Descrição
Neste vídeo originalmente publicado a 28 de dezembro de 2018 em seu canal, o escritor e crítico literário brasileiro Rodrigo Gurgel comenta Essencial Kafka, coletânea da obra de Franz Kafka (1883 — 1924), o autor boêmio de língua alemã considerado um mestre que trata o absurdo como algo trivial, explorando o estranhamento, a opressão e a condição humana moderna — potencializando assim sua denúncia da loucura do mundo.
A partir da coletânea, organizada por Modesto Carone e publicada pela Companhia das Letras, Gurgel traça um panorama da vida e do trabalho do autor, com destaque para o conto Na Colônia Penal.
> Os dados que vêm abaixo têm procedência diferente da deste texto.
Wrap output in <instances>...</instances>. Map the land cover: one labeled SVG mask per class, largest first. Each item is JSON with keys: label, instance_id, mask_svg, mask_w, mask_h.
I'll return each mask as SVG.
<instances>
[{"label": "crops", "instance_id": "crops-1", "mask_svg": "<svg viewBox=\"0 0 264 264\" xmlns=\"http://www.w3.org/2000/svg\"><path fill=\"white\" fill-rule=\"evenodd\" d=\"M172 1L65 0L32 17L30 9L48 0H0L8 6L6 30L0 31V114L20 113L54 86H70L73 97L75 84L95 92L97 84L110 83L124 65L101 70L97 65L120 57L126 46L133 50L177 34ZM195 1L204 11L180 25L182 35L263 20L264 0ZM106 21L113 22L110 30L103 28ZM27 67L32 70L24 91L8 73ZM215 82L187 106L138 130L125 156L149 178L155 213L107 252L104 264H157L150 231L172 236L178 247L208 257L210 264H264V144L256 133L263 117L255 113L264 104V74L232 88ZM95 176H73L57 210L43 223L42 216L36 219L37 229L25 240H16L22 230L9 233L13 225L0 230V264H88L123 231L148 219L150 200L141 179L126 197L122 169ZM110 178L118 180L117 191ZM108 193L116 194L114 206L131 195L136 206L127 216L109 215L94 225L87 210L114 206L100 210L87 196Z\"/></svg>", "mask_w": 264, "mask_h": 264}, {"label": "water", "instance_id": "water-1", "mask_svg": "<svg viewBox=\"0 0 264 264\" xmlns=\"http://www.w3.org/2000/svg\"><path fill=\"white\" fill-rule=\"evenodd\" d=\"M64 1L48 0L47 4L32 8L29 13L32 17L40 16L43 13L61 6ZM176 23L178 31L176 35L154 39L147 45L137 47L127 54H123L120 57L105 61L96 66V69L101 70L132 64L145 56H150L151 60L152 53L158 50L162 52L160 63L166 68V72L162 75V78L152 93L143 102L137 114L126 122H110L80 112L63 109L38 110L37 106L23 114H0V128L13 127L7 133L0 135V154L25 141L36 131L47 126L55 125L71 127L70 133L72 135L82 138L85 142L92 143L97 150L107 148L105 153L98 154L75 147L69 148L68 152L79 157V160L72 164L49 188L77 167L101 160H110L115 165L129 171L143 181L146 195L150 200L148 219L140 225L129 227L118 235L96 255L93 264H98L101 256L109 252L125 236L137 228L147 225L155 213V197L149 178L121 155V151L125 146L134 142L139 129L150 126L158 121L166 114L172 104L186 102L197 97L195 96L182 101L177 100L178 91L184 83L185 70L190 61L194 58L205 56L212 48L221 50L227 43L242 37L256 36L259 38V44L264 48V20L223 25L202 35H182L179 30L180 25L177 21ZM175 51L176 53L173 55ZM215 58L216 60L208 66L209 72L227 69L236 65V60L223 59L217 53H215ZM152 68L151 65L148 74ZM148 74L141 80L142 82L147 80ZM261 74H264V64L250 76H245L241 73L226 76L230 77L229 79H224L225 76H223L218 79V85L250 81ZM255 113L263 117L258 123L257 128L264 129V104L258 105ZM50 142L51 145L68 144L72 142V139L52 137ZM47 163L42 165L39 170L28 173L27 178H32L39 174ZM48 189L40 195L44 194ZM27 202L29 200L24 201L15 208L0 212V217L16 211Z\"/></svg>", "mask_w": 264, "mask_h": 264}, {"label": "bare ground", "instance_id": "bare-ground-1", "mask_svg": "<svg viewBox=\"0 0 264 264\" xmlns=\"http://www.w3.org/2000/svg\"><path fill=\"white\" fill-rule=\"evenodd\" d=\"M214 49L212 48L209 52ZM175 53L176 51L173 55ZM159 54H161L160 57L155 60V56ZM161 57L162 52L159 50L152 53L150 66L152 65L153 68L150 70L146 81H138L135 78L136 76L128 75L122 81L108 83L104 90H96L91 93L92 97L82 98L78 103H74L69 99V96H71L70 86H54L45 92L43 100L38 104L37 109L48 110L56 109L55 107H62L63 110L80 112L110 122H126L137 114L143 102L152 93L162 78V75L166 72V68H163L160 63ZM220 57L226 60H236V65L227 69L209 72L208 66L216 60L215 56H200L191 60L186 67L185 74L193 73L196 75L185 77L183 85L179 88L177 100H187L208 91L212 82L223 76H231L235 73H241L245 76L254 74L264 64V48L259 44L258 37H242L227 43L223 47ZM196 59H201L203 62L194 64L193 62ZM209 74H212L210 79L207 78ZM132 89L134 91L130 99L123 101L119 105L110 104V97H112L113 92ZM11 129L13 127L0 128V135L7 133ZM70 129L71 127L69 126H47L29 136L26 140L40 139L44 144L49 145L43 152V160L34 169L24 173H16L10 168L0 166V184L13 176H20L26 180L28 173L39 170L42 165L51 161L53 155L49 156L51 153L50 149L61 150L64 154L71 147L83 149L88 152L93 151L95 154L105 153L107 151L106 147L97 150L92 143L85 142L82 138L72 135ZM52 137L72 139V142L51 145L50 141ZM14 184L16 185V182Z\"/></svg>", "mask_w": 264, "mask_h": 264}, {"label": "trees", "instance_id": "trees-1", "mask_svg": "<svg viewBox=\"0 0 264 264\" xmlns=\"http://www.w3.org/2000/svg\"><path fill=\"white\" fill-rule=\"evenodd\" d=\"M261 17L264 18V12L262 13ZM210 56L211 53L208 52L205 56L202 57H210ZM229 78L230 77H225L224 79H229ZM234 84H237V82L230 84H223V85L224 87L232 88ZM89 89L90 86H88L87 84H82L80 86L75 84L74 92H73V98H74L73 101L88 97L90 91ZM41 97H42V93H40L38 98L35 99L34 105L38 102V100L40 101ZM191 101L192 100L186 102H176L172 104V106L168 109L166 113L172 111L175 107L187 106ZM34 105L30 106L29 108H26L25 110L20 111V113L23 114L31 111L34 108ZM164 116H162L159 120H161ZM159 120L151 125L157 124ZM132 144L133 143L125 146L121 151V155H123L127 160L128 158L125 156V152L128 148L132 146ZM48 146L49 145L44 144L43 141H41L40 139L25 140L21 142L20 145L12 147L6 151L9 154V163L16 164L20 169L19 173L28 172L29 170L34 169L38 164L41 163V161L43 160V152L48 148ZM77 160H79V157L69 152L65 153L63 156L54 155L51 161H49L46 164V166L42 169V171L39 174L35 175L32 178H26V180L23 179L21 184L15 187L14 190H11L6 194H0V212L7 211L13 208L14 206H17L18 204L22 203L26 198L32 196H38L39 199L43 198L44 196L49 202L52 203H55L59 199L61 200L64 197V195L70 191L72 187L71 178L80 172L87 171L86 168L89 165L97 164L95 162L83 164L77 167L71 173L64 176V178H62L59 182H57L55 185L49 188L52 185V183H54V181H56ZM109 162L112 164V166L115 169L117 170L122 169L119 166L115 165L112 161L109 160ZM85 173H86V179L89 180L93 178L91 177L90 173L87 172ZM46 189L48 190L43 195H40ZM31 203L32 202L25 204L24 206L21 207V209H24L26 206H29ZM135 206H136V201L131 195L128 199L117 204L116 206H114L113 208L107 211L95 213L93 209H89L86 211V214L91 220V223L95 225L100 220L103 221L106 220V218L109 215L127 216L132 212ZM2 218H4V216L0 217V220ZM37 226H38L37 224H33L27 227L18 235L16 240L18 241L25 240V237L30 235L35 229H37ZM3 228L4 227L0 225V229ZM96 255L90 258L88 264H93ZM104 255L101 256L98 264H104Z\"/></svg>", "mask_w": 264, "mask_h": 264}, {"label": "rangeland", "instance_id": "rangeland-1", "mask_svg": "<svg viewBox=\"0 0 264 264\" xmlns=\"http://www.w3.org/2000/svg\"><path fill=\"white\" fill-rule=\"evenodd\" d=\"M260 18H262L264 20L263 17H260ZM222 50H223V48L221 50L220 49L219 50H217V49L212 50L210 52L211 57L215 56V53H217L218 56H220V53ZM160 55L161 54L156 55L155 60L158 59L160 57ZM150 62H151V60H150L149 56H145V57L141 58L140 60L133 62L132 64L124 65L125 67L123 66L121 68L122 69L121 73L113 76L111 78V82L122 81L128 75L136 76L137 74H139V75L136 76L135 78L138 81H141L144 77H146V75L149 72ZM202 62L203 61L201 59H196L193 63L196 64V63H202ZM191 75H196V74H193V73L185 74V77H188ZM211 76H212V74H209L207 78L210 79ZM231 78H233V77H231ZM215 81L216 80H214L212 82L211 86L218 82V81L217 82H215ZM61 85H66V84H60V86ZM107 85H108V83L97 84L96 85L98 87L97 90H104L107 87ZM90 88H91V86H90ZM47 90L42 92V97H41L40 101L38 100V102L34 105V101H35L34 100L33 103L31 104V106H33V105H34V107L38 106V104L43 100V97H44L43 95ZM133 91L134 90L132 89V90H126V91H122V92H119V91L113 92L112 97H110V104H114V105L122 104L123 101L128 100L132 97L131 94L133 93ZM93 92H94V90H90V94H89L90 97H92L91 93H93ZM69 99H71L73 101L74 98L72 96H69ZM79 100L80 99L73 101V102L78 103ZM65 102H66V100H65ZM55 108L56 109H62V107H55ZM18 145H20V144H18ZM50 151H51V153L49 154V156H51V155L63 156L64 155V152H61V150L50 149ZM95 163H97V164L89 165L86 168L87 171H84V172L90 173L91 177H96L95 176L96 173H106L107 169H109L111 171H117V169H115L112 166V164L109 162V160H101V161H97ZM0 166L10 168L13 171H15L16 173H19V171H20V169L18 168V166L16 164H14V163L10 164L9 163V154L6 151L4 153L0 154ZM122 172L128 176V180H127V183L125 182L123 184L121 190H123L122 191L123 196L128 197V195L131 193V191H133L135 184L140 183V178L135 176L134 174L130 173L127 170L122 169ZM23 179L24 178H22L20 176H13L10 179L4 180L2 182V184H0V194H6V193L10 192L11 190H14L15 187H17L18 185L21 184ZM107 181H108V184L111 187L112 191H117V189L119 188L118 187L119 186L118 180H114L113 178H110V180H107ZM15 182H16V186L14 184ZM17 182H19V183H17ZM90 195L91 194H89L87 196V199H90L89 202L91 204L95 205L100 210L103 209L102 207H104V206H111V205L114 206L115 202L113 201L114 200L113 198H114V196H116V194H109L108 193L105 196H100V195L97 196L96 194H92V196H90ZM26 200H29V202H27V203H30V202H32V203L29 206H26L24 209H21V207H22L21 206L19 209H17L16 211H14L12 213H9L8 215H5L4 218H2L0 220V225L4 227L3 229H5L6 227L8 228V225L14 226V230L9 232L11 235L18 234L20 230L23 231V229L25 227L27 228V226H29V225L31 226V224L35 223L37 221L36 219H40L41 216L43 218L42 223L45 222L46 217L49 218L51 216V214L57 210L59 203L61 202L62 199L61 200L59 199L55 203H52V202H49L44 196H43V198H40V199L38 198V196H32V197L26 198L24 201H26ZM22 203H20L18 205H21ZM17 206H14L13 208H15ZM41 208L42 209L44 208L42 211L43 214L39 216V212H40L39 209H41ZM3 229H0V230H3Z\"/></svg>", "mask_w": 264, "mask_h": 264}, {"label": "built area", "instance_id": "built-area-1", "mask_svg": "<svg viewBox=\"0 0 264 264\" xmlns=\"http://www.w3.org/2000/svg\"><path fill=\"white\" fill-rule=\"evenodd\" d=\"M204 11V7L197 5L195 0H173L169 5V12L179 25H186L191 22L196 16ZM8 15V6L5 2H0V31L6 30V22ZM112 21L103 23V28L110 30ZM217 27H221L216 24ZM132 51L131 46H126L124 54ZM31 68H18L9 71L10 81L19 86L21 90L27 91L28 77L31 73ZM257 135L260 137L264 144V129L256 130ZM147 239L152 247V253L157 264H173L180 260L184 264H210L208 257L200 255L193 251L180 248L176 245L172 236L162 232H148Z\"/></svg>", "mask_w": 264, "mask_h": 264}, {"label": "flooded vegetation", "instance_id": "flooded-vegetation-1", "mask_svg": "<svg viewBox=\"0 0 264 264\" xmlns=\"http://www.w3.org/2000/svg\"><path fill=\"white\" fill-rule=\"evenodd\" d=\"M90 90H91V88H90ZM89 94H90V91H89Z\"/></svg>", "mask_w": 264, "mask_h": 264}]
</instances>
Kafka nasceu em Praga, então parte do Império Austro-Húngaro. Embora vivesse em uma região tcheca, escreveu exclusivamente em alemão e passou quase toda sua vida como cidadão austríaco. Era judeu, mas não professava tal fé, e mesmo assim lia com profundidade autores cristãos como Pascal e Kierkegaard. Segundo Gurgel, essa multiplicidade de heranças — germânica, judaica, eslava, moderna e religiosa — produziu um escritor que vivia sob forte tensão espiritual e existencial.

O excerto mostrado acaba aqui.